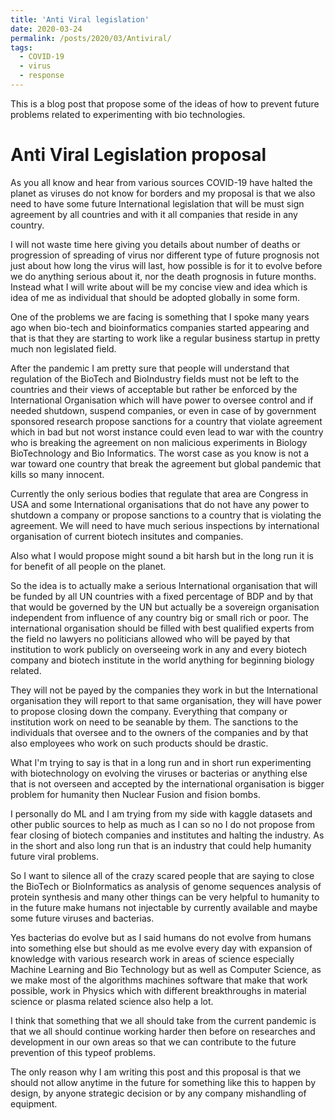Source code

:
 ```yaml
---
title: 'Anti Viral legislation'
date: 2020-03-24
permalink: /posts/2020/03/Antiviral/
tags:
  - COVID-19
  - virus
  - response
---
```


This is a blog post that propose some of the ideas of how to prevent future problems
related to experimenting with bio technologies.

Anti Viral Legislation proposal
======

As you all know and hear from various sources COVID-19 have halted the planet as 
viruses do not know for borders and my proposal is that we also need to have some future 
International legislation that will be must sign agreement by all countries and with 
it all companies that reside in any country.

I will not waste time here giving you details about number of deaths or progression of spreading of virus
nor different type of future prognosis not just about how long the virus will last, 
how possible is for it to evolve before we do anything serious about it, 
nor the death prognosis in future months.
Instead what I will write about will be my concise view and idea which is 
idea of me as individual that should be adopted globally in some form.

One of the problems we are facing is something that I spoke many years ago when bio-tech 
and bioinformatics companies started appearing and that is that they are starting to work 
like a regular business startup in pretty much non legislated field.

After the pandemic I am pretty sure that people will understand that regulation of the 
BioTech and BioIndustry fields must not be left to the countries and their views of acceptable
but rather be enforced by the International Organisation which will have power to oversee control 
and if needed shutdown, suspend companies, or even in case of by government sponsored research propose 
sanctions for a country that violate agreement which in bad but not worst instance 
could even lead to war with the country who is breaking the agreement on 
non malicious experiments in Biology BioTechnology and Bio Informatics. The worst case as you know is 
not a war toward one country that break the agreement but global pandemic that kills so many innocent.

Currently the only serious bodies that regulate that area are Congress in USA and some 
International organisations that do not have any power to shutdown a company or propose sanctions to a 
country that is violating the agreement.
We will need to have much serious inspections by international organisation of current biotech insitutes
and companies.

Also what I would propose might sound a bit harsh but in the long run it is for benefit of 
all people on the planet.

So the idea is to actually make a serious International organisation that will be funded by all UN countries with 
a fixed percentage of BDP and by that that would be governed by the UN but actually be a sovereign organisation 
independent from influence of any country big or small rich or poor.
The international organisation should be filled with best qualified experts from the field no lawyers 
no politicians allowed who will be payed by that institution to work publicly on overseeing work in any and every
biotech company and biotech institute in the world anything for beginning biology related.

They will not be payed by the companies they work in but the International organisation they will report to that same 
organisation, they will have power to propose closing down the company. Everything that company or institution work on
need to be seanable by them. The sanctions to the individuals that oversee and to the owners of the companies and 
by that also employees who work on such products should be drastic.

What I'm trying to say is that in a long run and in short run experimenting with biotechnology on evolving the viruses 
or bacterias or anything else that is not overseen and accepted by the international organisation is bigger problem
for humanity then Nuclear Fusion and fision bombs.

I personally do ML and I am trying from my side with kaggle datasets and other public sources to help as much as I can
so no I do not propose from fear closing of biotech companies and institutes and halting the industry. 
As in the short and also long run that is an industry that could help humanity future viral problems.

So I want to silence all of the crazy scared people that are saying to close the BioTech or BioInformatics as 
analysis of genome sequences analysis of protein synthesis and many other things can be very helpful to humanity 
to in the future make humans not injectable by currently available and maybe some future viruses and bacterias.

Yes bacterias do evolve but as I said humans do not evolve from humans into something else but should as me evolve 
every day with expansion of knowledge with various research work in areas of science especially Machine Learning and 
Bio Technology but as well as Computer Science, as we make most of the algorithms machines software that make that work
possible, work in Physics which with different breakthroughs in material science or plasma related science also help 
a lot. 

I think that something that we all should take from the current pandemic is that we all should continue working 
harder then before on researches and development in our own areas so that we can contribute to the future prevention
of this typeof problems.

The only reason why I am writing this post and this proposal is that we should not allow anytime in the future for 
something like this to happen by design, by anyone strategic decision or by any company mishandling of equipment.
______________________________
__Your assignment__
What the answer needs is every record above, exactly as written, and no pictures.

__Written response__
Source code

:
 ```yaml
---
title: 'Anti Viral legislation'
date: 2020-03-24
permalink: /posts/2020/03/Antiviral/
tags:
  - COVID-19
  - virus
  - response
---
```


This is a blog post that propose some of the ideas of how to prevent future problems
related to experimenting with bio technologies.

Anti Viral Legislation proposal
======

As you all know and hear from various sources COVID-19 have halted the planet as 
viruses do not know for borders and my proposal is that we also need to have some future 
International legislation that will be must sign agreement by all countries and with 
it all companies that reside in any country.

I will not waste time here giving you details about number of deaths or progression of spreading of virus
nor different type of future prognosis not just about how long the virus will last, 
how possible is for it to evolve before we do anything serious about it, 
nor the death prognosis in future months.
Instead what I will write about will be my concise view and idea which is 
idea of me as individual that should be adopted globally in some form.

One of the problems we are facing is something that I spoke many years ago when bio-tech 
and bioinformatics companies started appearing and that is that they are starting to work 
like a regular business startup in pretty much non legislated field.

After the pandemic I am pretty sure that people will understand that regulation of the 
BioTech and BioIndustry fields must not be left to the countries and their views of acceptable
but rather be enforced by the International Organisation which will have power to oversee control 
and if needed shutdown, suspend companies, or even in case of by government sponsored research propose 
sanctions for a country that violate agreement which in bad but not worst instance 
could even lead to war with the country who is breaking the agreement on 
non malicious experiments in Biology BioTechnology and Bio Informatics. The worst case as you know is 
not a war toward one country that break the agreement but global pandemic that kills so many innocent.

Currently the only serious bodies that regulate that area are Congress in USA and some 
International organisations that do not have any power to shutdown a company or propose sanctions to a 
country that is violating the agreement.
We will need to have much serious inspections by international organisation of current biotech insitutes
and companies.

Also what I would propose might sound a bit harsh but in the long run it is for benefit of 
all people on the planet.

So the idea is to actually make a serious International organisation that will be funded by all UN countries with 
a fixed percentage of BDP and by that that would be governed by the UN but actually be a sovereign organisation 
independent from influence of any country big or small rich or poor.
The international organisation should be filled with best qualified experts from the field no lawyers 
no politicians allowed who will be payed by that institution to work publicly on overseeing work in any and every
biotech company and biotech institute in the world anything for beginning biology related.

They will not be payed by the companies they work in but the International organisation they will report to that same 
organisation, they will have power to propose closing down the company. Everything that company or institution work on
need to be seanable by them. The sanctions to the individuals that oversee and to the owners of the companies and 
by that also employees who work on such products should be drastic.

What I'm trying to say is that in a long run and in short run experimenting with biotechnology on evolving the viruses 
or bacterias or anything else that is not overseen and accepted by the international organisation is bigger problem
for humanity then Nuclear Fusion and fision bombs.

I personally do ML and I am trying from my side with kaggle datasets and other public sources to help as much as I can
so no I do not propose from fear closing of biotech companies and institutes and halting the industry. 
As in the short and also long run that is an industry that could help humanity future viral problems.

So I want to silence all of the crazy scared people that are saying to close the BioTech or BioInformatics as 
analysis of genome sequences analysis of protein synthesis and many other things can be very helpful to humanity 
to in the future make humans not injectable by currently available and maybe some future viruses and bacterias.

Yes bacterias do evolve but as I said humans do not evolve from humans into something else but should as me evolve 
every day with expansion of knowledge with various research work in areas of science especially Machine Learning and 
Bio Technology but as well as Computer Science, as we make most of the algorithms machines software that make that work
possible, work in Physics which with different breakthroughs in material science or plasma related science also help 
a lot. 

I think that something that we all should take from the current pandemic is that we all should continue working 
harder then before on researches and development in our own areas so that we can contribute to the future prevention
of this typeof problems.

The only reason why I am writing this post and this proposal is that we should not allow anytime in the future for 
something like this to happen by design, by anyone strategic decision or by any company mishandling of equipment.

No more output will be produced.